Let $f: D \to \C$ be a continuous complex function, where $D$ is a connected domain.

Let $\ds \oint_C \map f z \rd z = 0$ for all simple closed staircase contours $C$ in $D$.


Then $f$ has a primitive $F: D \to \C$.


Proof

Let $C$ be a closed staircase contour in $D$, not necessarily simple.

If we show that $\ds \oint_C \map f z \rd z = 0$, then the result follows from Zero Staircase Integral Condition for Primitive.

The staircase contour $C$ is a concatenation of $C_1, \ldots, C_n$, where the image of each $C_k$ is a line segment parallel with either the real axis or the imaginary axis.

Denote the parameterization of $C$ as $\gamma: \closedint a b \to \C$, where $\closedint a b$ is a closed real interval.

Denote the parameterization of $C_k$ as $\gamma_k: \closedint {a_k} {b_k} \to \C$.


Lemma

Let $f: D \to \C$ be a continuous complex function, where $D$ is a connected domain.

Let $C$ be a closed staircase contour in $D$.


Then there exists a contour $C'$ such that:

$\ds \oint_C \map f z \rd z = \oint_{C'} \map f z \rd z$

This contour $C'$ has the property that:

for all $k \in \set {1, \ldots, n - 1}$, the intersection of the images of $C_k$ and $C_{k + 1}$ is equal to their common end point $\map {\gamma_k} {b_k}$.


Splitting up the Contour

The lemma shows that given a staircase contour $C$, we can assume that for $k \in \set {1, \ldots, n - 1}$, the intersection of the images of $C_k$ and $C_{k + 1}$ is equal to their common end point $\map {\gamma_k} {b_k}$.

> _Material provided_
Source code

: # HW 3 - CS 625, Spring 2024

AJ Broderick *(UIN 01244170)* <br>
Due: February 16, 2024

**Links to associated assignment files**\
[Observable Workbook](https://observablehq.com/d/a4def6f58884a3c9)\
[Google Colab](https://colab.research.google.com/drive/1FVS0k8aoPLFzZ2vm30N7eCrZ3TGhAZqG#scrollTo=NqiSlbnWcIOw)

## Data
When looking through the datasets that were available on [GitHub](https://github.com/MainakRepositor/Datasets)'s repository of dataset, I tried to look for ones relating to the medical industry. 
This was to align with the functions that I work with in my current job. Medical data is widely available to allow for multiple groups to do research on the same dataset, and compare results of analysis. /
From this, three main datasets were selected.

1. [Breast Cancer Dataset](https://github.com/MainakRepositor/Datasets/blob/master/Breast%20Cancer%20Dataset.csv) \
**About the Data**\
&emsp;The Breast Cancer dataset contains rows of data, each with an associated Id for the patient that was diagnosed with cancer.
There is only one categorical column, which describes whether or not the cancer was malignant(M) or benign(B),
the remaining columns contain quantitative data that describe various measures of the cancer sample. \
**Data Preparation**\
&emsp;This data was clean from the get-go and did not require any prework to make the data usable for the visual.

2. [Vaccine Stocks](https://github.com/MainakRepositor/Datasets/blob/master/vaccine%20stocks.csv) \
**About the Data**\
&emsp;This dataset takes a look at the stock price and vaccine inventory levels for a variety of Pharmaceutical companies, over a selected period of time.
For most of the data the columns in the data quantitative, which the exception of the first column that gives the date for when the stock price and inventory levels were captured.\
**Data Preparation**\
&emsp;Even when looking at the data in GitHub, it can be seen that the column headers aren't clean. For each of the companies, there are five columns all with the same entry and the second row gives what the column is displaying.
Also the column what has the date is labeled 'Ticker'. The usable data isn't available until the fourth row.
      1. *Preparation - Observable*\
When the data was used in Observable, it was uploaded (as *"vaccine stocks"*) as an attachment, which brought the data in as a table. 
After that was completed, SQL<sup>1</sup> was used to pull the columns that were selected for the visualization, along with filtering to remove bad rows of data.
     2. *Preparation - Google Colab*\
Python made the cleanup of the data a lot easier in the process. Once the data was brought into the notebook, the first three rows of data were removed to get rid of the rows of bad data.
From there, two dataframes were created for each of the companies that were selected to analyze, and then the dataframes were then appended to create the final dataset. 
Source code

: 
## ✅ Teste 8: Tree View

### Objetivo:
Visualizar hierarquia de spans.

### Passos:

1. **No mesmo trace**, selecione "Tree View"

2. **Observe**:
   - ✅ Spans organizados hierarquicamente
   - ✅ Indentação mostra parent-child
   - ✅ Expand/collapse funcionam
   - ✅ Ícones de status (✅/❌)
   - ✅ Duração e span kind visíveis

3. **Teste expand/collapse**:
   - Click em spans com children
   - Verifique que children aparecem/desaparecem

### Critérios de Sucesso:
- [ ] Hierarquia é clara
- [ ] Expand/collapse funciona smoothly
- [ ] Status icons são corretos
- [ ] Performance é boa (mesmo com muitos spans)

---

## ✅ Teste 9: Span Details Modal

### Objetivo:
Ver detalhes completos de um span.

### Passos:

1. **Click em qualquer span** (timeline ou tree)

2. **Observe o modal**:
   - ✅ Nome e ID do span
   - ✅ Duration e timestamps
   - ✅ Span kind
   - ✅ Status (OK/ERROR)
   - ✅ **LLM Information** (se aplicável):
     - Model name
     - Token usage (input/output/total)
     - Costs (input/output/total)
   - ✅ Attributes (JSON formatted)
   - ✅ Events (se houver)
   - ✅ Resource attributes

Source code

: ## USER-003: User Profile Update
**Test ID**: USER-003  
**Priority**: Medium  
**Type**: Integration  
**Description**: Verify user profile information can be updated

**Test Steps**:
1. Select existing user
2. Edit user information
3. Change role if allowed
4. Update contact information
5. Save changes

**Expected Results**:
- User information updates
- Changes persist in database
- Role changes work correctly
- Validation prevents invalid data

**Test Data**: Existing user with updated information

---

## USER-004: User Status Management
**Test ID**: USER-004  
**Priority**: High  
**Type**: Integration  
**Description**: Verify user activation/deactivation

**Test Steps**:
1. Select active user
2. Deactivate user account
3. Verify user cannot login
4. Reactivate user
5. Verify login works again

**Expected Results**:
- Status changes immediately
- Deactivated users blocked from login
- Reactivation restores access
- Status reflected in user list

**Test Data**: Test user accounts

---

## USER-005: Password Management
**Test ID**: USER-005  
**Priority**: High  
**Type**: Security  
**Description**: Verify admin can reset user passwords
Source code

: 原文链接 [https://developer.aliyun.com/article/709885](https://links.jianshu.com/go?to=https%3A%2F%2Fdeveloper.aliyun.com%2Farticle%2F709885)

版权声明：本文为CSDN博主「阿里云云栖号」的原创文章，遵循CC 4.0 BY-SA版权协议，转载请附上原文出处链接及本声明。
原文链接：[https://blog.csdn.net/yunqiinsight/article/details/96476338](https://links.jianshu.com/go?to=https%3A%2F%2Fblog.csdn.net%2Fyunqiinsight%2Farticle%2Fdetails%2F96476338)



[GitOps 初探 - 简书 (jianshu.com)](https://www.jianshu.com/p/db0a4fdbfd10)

> _Tasks and exercises_
**A.** Reproduce the stretch of the entries from their very start through the line that contains "Due: February 16, 2024", keeping every line as it appears.
**B.** Carry on the proof about staircase contour integrals and primitives from the point where it stops.

> _Answers to each task_
**A.**
Source code

: # HW 3 - CS 625, Spring 2024

AJ Broderick *(UIN 01244170)* <br>
Due: February 16, 2024

**B.**
This means that in order to intersect itself, $C$ must be a concatenation of at least $4$ directed smooth curves.

Now, we prove the main requirement for Zero Staircase Integral Condition for Primitive, that $\ds \oint_C \map f z \rd z = 0$.

The proof is by induction over $n \in \N$, the number of directed smooth curves that $C$ is a concatenation of.


Basis for the Induction

For $n = 1$, $C$ can only be a closed staircase contour if $\gamma$ is constant, so:

\(\ds \oint_C \map f z \rd z\) \(=\) \(\ds \int_a^b \map f {\map \gamma t} \map {\gamma'} t \rd t\) Definition of Complex Contour Integral
\(\ds \) \(=\) \(\ds 0\) Derivative of Complex Polynomial: $\gamma$ is constant

For $n = 4$, $C$ can only be a closed staircase contour if $C$ is a simple contour.

Then by hypothesis:

$\ds \oint_C \map f z \rd z = 0$

This is the basis for the induction.


Induction Hypothesis

For $N \in \N$, if $C$ is a closed staircase contour that is a concatenation of $n$ directed smooth curves with $n \le N$, then:

$\ds \oint_C \map f z \rd z = 0$

This is the induction hypothesis.


Induction Step

This is the induction step:

Suppose that $C$ is a closed staircase contour that is a concatenation of $n + 1$ directed smooth curves.

If $C$ is a simple contour, the induction hypothesis is true by the original assumption of this theorem.

Otherwise, define $t_0 = a$, and $t_3 = b$.

Define $t_1 \in \closedint a b$ as the infimum of all $t \in \closedint a b$ for which $\gamma$ intersects itself.

Then define $t_2 \in \hointl {t_1} b$ as the infimum of all $t \in \hointl {t_1} b$ for which $\map \gamma t = \map \gamma {t_1}$.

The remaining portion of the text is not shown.